Dunque quando il buddista
dice che la realtà è vuota, egli intende che è priva di confini, non che tutte
le entità scompaiono semplicemente lasciando dietro di loro un puro vuoto del
nulla, una disgregazione monista indifferenziata.
Cap.
4 – Consapevolezza del non-confine
La coscienza dell’unità, in
breve, è la consapevolezza del non confine. Le parole, i simboli e i pensieri
stessi, in realtà, altro non sono che i confini, in quanto ogni qualvolta pensiamo
o usiamo una parola o un nome creiamo già dei confini.
Di tutti i confini
costruiti dall’uomo quello tra sé e non sé è fondamentale.
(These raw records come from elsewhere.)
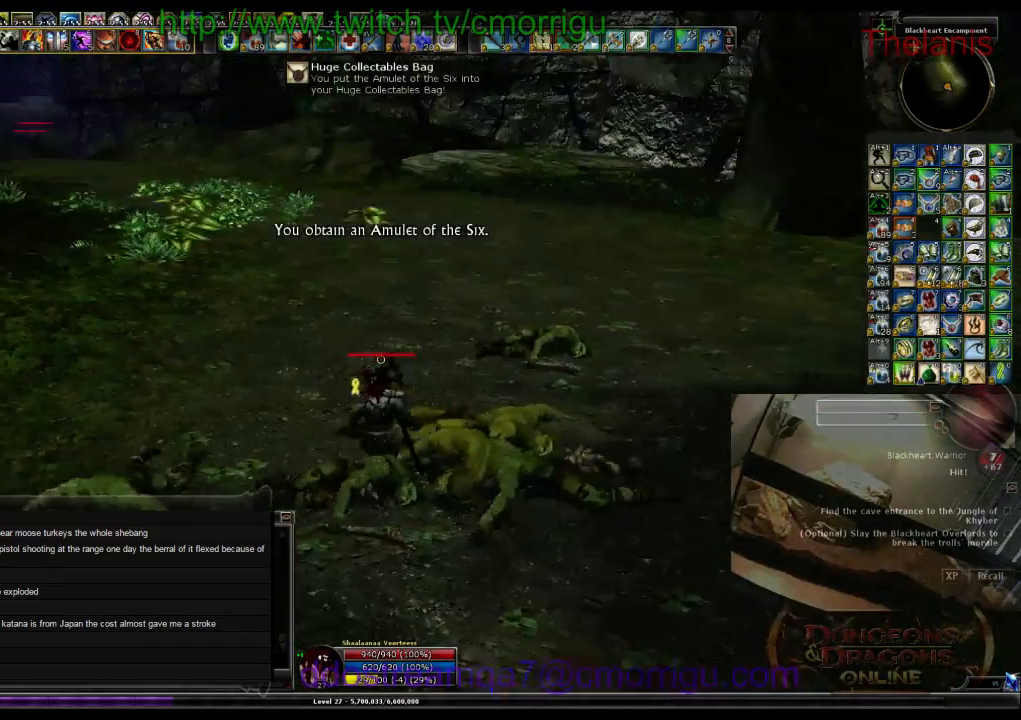
{"keys": ["w"], "events": []}
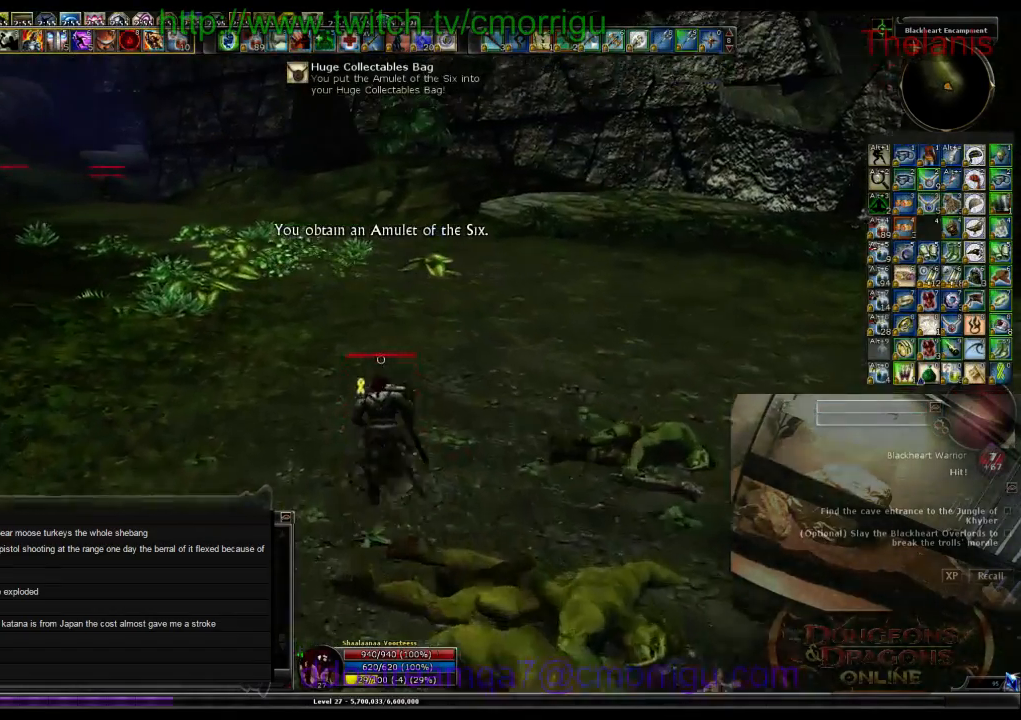
{"keys": ["w"], "events": []}
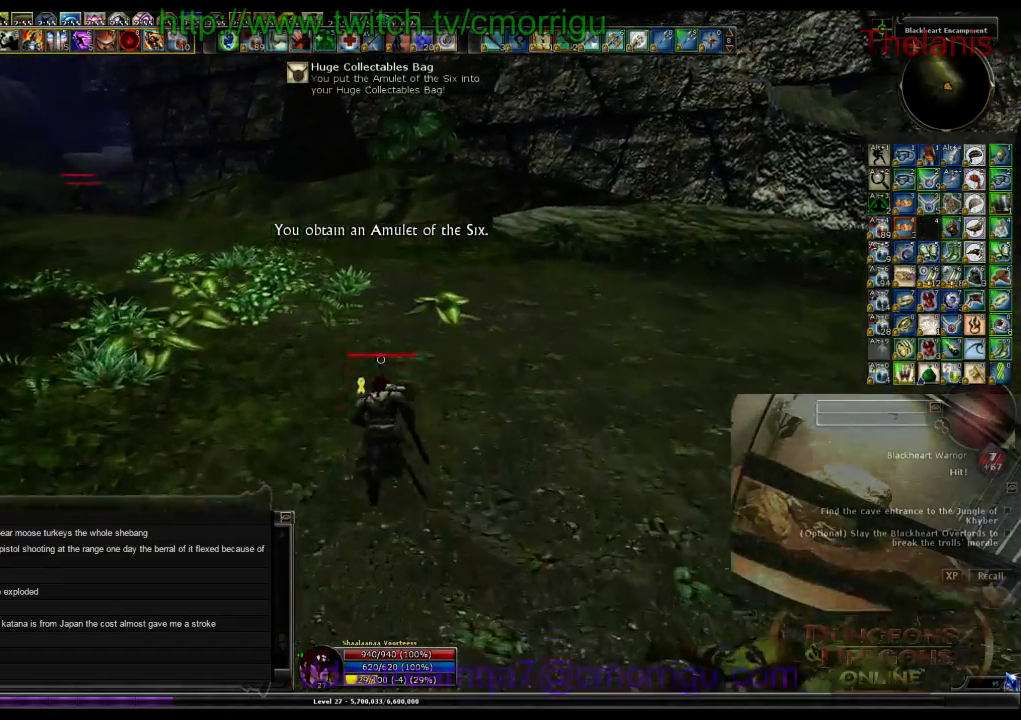
{"keys": ["w"], "events": []}
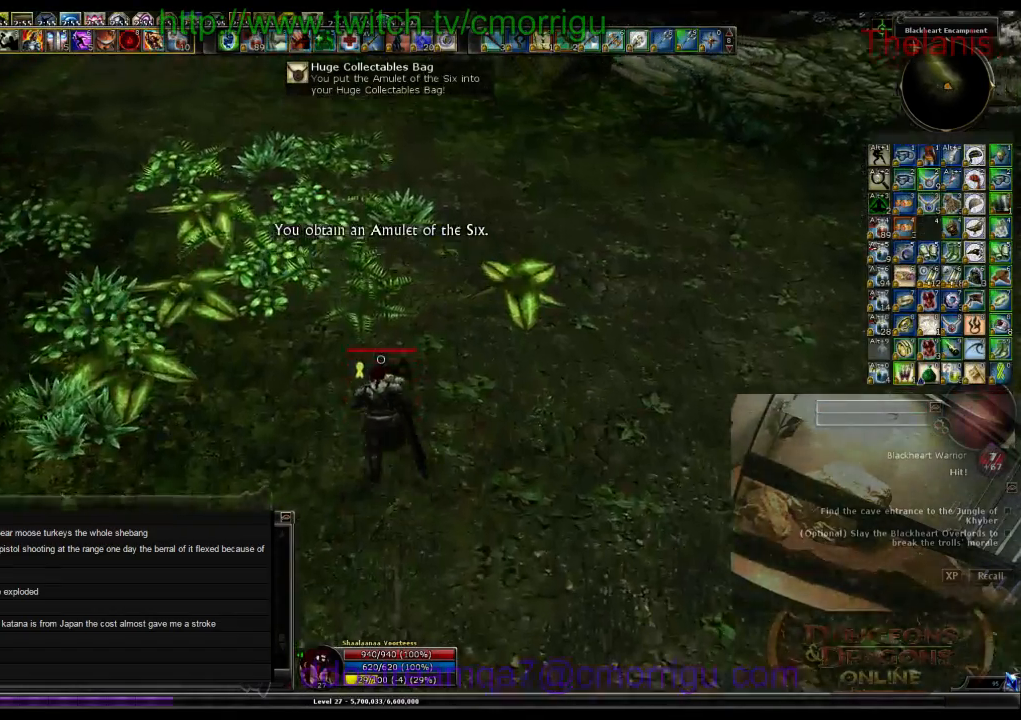
{"keys": ["w"], "events": []}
Il confine primario tra sé
e non sé è di importanza così fondamentale che tutti gli altri confini ne
dipendono.
Se non riusciamo a
cominciare a vedere attraverso il confine primario, non saremo più tanto
lontani dal senso della coscienza dell’unità.
In realtà, infatti, non
dobbiamo addossarci il compito di cercare di distruggere il confine primario e
ciò per una ragione estremamente semplice: il confine primario non esiste.
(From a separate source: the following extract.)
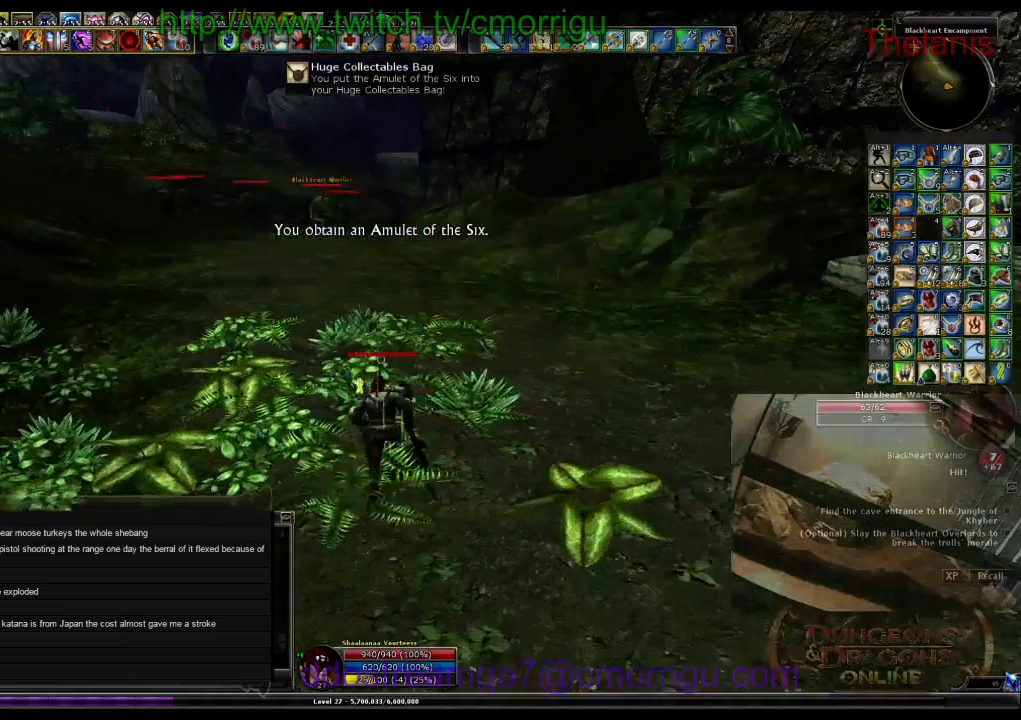
{"keys": ["w"], "events": []}
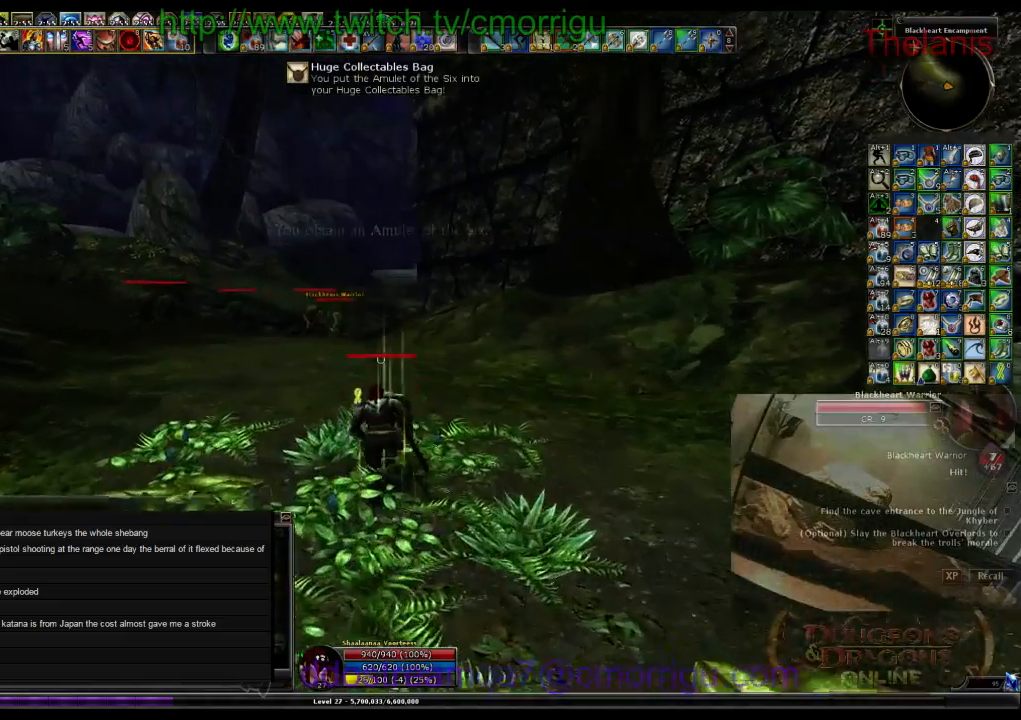
{"keys": ["w"], "events": []}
Come tutti i confini è solo
un’illusione.
Sembra che ogni qualvolta
cerchiamo un sé separato dall’esperienza, esso sparisca nell’esperienza.
Cercando la persona che prova l’esperienza, troviamo unicamente una persona che
prova un’altra esperienza: il soggetto e l’oggetto risultano sempre una cosa
sola. Poiché si tratta di un’esperienza alquanto impegnativa ci si può sentire
un po’ confusi, pensandoci su. Ma insistiamo ancora. Pensando a questo, ora, si
può trovare un’altra persona che ci stia pensando?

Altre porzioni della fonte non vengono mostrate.